“Furious 7″ ran laps around the competition, picking up $29.1 million in its third weekend of release, according to studio estimates.
The fast cars and gravity-defying stunts sequel is barreling towards the $300 million mark stateside having already hurtled past the $1 billion mark globally. Domestically, “Furious 7″ has earned $294.4 million.
Despite the blockbuster’s continued dominance, “Paul Blart: Mall Cop 2″ did better than expected, pulling in $24 million across 3,633 locations. It had been projected to fall short of the $20 million barrier.
It’s good news for Sony Pictures, which had a painful chapter from its recent history dredged up this week when Julian Assange’s WikiLeaks published an archive of emails and documents that were stolen by Guardians of Peace.

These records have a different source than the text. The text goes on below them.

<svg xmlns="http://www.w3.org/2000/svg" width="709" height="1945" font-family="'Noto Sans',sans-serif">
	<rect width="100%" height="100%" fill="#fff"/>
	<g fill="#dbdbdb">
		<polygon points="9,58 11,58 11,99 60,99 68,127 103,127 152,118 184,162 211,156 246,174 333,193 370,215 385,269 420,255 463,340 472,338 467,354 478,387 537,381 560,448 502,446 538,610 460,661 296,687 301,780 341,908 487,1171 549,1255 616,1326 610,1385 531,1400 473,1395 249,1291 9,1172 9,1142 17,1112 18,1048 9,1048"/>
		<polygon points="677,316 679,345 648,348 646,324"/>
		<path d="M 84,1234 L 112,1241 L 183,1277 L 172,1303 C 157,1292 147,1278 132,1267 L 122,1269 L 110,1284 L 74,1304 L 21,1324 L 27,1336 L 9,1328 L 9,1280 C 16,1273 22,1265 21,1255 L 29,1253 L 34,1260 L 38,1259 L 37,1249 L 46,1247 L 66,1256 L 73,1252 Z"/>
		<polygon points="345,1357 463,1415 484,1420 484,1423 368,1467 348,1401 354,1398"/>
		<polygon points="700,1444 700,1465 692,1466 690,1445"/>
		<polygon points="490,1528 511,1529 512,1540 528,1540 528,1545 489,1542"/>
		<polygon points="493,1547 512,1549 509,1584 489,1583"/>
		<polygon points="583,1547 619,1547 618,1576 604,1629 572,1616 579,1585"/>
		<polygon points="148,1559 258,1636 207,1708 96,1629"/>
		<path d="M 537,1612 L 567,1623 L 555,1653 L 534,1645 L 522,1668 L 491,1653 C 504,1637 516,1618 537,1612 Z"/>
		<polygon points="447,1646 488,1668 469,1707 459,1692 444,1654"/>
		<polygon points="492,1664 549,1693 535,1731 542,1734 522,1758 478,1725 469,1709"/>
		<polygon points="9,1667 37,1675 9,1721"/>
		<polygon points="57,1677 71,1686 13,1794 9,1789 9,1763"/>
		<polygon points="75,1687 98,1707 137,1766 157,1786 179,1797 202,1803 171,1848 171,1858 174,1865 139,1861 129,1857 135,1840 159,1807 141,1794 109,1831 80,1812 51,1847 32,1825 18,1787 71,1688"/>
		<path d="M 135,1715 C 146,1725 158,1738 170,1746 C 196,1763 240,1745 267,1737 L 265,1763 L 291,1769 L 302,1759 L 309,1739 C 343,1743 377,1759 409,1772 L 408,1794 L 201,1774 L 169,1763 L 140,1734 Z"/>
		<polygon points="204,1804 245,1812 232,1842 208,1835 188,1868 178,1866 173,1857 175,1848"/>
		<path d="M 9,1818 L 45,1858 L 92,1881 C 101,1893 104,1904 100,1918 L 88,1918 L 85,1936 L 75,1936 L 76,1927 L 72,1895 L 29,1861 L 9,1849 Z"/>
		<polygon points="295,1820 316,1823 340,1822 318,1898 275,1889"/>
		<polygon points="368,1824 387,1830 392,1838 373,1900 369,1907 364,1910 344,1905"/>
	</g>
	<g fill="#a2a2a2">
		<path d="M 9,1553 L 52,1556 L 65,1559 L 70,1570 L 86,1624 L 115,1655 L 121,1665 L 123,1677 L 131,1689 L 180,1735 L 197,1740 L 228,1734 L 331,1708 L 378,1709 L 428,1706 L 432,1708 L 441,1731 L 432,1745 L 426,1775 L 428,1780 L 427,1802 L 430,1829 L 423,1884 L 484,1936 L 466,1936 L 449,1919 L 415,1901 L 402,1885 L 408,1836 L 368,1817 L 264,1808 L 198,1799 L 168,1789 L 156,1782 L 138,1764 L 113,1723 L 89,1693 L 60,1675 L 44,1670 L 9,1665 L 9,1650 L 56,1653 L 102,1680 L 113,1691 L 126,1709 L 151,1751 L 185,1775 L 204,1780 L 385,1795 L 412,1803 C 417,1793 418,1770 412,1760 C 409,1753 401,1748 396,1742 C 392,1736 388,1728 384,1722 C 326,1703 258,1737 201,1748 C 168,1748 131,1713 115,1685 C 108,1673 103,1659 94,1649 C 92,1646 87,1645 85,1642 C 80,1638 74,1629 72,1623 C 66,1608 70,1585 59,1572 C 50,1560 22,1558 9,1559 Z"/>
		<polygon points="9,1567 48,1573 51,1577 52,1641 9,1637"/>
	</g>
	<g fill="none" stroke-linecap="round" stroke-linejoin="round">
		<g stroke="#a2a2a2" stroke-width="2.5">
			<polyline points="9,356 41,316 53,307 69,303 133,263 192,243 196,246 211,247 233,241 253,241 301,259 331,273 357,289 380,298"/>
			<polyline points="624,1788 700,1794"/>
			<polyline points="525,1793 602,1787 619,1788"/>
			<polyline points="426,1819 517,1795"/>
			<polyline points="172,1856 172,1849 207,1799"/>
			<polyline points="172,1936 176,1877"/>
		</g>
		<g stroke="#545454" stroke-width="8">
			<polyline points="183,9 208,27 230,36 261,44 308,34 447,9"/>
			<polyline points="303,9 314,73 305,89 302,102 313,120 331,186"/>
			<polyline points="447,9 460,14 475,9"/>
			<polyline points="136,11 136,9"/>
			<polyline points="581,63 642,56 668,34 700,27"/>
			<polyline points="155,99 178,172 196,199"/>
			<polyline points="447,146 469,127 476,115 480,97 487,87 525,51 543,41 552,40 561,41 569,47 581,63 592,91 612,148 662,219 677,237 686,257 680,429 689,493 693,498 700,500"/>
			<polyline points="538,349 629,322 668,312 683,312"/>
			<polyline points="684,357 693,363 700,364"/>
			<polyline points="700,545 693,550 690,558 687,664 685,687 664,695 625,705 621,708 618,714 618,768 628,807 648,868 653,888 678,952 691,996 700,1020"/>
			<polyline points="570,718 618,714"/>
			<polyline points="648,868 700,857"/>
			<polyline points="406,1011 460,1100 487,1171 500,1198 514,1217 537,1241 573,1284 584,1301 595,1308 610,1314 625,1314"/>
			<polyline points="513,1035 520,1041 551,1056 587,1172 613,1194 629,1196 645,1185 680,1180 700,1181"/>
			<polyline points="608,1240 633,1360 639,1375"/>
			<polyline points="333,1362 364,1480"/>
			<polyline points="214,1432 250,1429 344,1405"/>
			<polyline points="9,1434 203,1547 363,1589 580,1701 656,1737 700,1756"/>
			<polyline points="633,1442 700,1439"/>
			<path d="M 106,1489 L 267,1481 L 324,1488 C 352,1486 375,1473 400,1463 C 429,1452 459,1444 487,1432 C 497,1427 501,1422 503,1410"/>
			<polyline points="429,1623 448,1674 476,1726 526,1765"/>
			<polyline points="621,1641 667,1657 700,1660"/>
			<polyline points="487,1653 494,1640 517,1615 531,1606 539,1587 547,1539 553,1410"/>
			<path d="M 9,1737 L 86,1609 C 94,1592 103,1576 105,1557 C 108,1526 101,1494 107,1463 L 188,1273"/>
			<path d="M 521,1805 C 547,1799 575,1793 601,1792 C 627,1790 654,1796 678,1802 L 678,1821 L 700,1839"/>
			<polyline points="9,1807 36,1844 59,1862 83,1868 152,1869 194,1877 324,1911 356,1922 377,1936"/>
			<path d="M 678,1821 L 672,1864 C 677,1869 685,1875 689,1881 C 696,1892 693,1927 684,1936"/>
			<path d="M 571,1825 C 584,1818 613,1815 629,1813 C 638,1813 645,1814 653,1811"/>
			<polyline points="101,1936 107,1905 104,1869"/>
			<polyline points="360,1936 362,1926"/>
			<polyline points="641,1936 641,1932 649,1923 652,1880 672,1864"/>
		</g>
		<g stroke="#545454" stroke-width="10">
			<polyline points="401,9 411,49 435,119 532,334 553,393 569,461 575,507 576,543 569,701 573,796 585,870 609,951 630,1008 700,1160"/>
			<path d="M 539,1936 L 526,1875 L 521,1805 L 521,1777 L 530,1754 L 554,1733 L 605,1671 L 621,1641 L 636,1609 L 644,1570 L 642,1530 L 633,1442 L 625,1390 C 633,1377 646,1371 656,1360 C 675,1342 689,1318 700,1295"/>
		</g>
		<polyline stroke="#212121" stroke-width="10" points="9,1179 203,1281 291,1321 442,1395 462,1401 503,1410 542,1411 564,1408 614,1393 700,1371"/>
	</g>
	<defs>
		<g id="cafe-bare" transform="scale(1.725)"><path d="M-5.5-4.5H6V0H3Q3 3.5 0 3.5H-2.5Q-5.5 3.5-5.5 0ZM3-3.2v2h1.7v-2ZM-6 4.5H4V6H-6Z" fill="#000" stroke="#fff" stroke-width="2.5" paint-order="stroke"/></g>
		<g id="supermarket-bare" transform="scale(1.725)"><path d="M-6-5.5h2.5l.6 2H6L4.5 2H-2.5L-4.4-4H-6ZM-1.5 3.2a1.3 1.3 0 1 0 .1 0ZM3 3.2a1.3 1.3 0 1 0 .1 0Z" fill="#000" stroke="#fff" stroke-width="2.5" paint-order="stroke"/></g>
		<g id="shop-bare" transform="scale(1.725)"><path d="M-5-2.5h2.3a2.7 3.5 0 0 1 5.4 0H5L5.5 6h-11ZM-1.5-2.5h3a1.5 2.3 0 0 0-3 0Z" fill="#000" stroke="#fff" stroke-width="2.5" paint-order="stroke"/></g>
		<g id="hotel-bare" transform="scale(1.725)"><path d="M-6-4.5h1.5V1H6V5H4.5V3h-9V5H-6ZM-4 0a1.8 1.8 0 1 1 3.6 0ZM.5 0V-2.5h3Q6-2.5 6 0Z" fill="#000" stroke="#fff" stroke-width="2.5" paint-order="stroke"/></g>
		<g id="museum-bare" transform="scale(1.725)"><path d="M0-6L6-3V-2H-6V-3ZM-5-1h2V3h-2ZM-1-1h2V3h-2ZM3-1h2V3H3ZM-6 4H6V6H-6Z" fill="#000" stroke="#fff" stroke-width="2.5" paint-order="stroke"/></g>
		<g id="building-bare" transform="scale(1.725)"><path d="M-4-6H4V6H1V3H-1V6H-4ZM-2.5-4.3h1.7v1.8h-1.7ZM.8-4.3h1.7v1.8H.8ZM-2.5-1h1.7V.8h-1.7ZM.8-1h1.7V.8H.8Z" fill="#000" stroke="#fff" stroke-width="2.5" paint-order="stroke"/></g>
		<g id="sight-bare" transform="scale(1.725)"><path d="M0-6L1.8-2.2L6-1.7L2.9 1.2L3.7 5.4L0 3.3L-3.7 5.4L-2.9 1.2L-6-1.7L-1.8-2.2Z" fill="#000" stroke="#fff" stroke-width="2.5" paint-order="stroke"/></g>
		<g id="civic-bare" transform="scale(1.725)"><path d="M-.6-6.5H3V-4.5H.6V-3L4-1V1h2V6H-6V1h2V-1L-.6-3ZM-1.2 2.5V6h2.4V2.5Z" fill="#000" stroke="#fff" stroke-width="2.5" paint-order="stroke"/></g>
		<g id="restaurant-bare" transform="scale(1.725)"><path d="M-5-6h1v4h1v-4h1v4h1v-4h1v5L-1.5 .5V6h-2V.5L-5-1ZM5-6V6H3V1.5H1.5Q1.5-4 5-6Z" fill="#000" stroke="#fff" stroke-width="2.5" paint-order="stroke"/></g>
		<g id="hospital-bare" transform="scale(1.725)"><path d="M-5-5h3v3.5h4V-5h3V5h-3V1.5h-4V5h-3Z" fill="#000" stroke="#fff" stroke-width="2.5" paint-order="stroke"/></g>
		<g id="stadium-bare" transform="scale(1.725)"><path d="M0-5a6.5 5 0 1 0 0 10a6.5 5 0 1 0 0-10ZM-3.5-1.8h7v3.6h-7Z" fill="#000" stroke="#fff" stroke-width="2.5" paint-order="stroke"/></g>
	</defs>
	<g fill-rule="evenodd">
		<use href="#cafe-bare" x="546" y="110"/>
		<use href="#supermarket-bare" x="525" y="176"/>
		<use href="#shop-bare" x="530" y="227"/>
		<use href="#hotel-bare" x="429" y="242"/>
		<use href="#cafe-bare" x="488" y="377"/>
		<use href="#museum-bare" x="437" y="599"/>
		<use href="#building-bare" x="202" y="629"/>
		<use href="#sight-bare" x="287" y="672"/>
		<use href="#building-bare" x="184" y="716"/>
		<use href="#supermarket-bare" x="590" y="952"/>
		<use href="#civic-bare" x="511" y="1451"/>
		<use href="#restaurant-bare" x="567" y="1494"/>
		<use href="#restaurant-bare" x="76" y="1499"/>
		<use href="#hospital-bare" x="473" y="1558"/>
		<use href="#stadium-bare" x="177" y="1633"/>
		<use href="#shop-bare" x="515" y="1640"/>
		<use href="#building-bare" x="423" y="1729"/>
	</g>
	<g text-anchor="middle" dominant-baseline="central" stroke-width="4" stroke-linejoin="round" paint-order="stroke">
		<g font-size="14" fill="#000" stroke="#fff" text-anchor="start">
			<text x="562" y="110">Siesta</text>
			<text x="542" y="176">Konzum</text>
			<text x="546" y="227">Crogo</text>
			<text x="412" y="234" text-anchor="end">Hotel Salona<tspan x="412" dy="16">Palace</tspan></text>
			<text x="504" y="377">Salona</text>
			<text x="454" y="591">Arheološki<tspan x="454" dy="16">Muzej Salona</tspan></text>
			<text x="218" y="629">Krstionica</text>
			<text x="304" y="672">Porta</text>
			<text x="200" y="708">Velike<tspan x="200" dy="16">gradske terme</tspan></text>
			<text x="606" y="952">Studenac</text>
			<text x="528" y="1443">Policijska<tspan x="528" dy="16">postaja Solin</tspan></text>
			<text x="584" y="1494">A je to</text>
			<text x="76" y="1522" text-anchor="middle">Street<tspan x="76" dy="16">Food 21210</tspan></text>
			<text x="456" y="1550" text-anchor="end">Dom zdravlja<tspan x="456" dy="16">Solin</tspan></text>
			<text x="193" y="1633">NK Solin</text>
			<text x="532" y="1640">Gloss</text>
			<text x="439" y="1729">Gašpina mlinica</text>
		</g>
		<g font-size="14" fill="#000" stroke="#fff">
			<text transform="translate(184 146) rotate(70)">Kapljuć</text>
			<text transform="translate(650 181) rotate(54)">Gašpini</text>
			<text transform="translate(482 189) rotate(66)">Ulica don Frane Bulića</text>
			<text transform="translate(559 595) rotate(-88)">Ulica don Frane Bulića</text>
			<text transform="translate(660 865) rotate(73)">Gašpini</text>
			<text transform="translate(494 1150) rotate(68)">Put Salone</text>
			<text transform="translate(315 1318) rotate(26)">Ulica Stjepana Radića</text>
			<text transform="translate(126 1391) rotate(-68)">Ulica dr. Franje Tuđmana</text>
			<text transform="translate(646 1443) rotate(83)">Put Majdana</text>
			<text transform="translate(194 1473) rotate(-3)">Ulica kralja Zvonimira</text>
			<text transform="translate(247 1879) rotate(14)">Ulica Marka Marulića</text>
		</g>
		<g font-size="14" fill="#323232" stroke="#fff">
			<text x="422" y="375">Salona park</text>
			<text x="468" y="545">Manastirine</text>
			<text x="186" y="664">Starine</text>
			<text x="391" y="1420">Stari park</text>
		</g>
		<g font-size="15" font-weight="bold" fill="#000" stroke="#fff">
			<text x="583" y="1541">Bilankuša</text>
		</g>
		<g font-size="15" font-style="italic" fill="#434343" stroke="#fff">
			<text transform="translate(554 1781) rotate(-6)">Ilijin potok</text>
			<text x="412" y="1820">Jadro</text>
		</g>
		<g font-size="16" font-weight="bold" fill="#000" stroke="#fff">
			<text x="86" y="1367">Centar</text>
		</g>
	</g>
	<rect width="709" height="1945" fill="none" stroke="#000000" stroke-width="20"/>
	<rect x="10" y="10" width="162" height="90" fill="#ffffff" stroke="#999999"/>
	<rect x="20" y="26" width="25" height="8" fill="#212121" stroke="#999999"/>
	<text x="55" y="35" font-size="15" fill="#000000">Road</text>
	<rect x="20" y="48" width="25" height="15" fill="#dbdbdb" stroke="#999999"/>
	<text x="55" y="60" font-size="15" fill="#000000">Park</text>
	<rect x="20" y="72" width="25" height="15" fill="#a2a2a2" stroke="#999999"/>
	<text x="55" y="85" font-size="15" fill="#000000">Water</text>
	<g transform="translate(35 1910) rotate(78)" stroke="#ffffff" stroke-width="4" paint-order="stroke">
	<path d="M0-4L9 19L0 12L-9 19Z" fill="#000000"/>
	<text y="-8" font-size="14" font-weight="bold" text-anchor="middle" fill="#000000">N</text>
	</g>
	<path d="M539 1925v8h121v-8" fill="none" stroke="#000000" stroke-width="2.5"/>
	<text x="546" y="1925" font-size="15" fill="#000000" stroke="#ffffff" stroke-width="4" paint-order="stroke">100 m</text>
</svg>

However, “Paul Blart: Mall Cop 2″ could not match the $31.8 million debut of the first film in the Blart chronicles.
With a modest $30 million production budget, the sequel will be profitable, Sony execs said.
“It was a little scary to be in [‘Furious 7’s’] wake, but that Blart is tough stuff,” said Rory Bruer, Sony’s distribution chief. “We exceeded expectations and held our ground despite this juggernaut.”
The film brought back Kevin James as the hapless shopping center cop, but transplanted the segway shenanigans to Las Vegas. Critics were savage, handing “Paul Blart: Mall Cop 2″ a 0% on Rotten Tomatoes.
“This movie is about having fun and having some laughs with the whole family and it delivers on that,” said Bruer. “If critics don’t get that, I guess maybe they needed to see it with an audience or bring their kids.”
Universal has been racking up big numbers with “Furious 7,” but the studio scored another hit with the micro-budget horror film “Unfriended.” The look at a bunch of teenagers engaging in some digital age bullying cost a measly $1 million to produce, returning that many times over after one weekend in theaters. “Unfriended” made $16 million across 2,739 theaters. Going into the weekend, the studio had predicted a debut in the $12 million range.
And pity poor “Child 44.” The Soviet serial killer thriller with Tom Hardy bombed, earning a doleful $600,000 in just 510 theaters. Lionsgate, the studio behind the flop, did sell some foreign territories to mitigate its financial exposure and brought in check-writing partners such as Worldview Entertainment, but with a $50 million price tag, “Child 44″ is shaping up to be a pricey disaster.
Disney’s “The Monkey Kingdom” bowed in seventh place, earning $4.7 million from 2,012 locations.
With “Furious 7,” “Paul Blart: Mall Cop 2,” and “Unfriended” taking up the first three slots, the top five was rounded out by “Home” with $10.3 million and “The Longest Ride” with $6.9 million. “Home” has made $142.6 million since debuting last month, while “The Longest Ride” has lassoed $23.5 million.
In limited release, “Ex Machina” expanded from four to 39 screens this weekend, sustaining the highest per screen average in the country for the second week in a row, and adding $814,293 to its haul. The brainy sci-fi film has made $1.1 million.
Noah Baumbach’s mid-life crisis comedy “While We’re Young” made $1.6 million from 713 theaters. It has generated $4.2 million since debuting four weeks ago.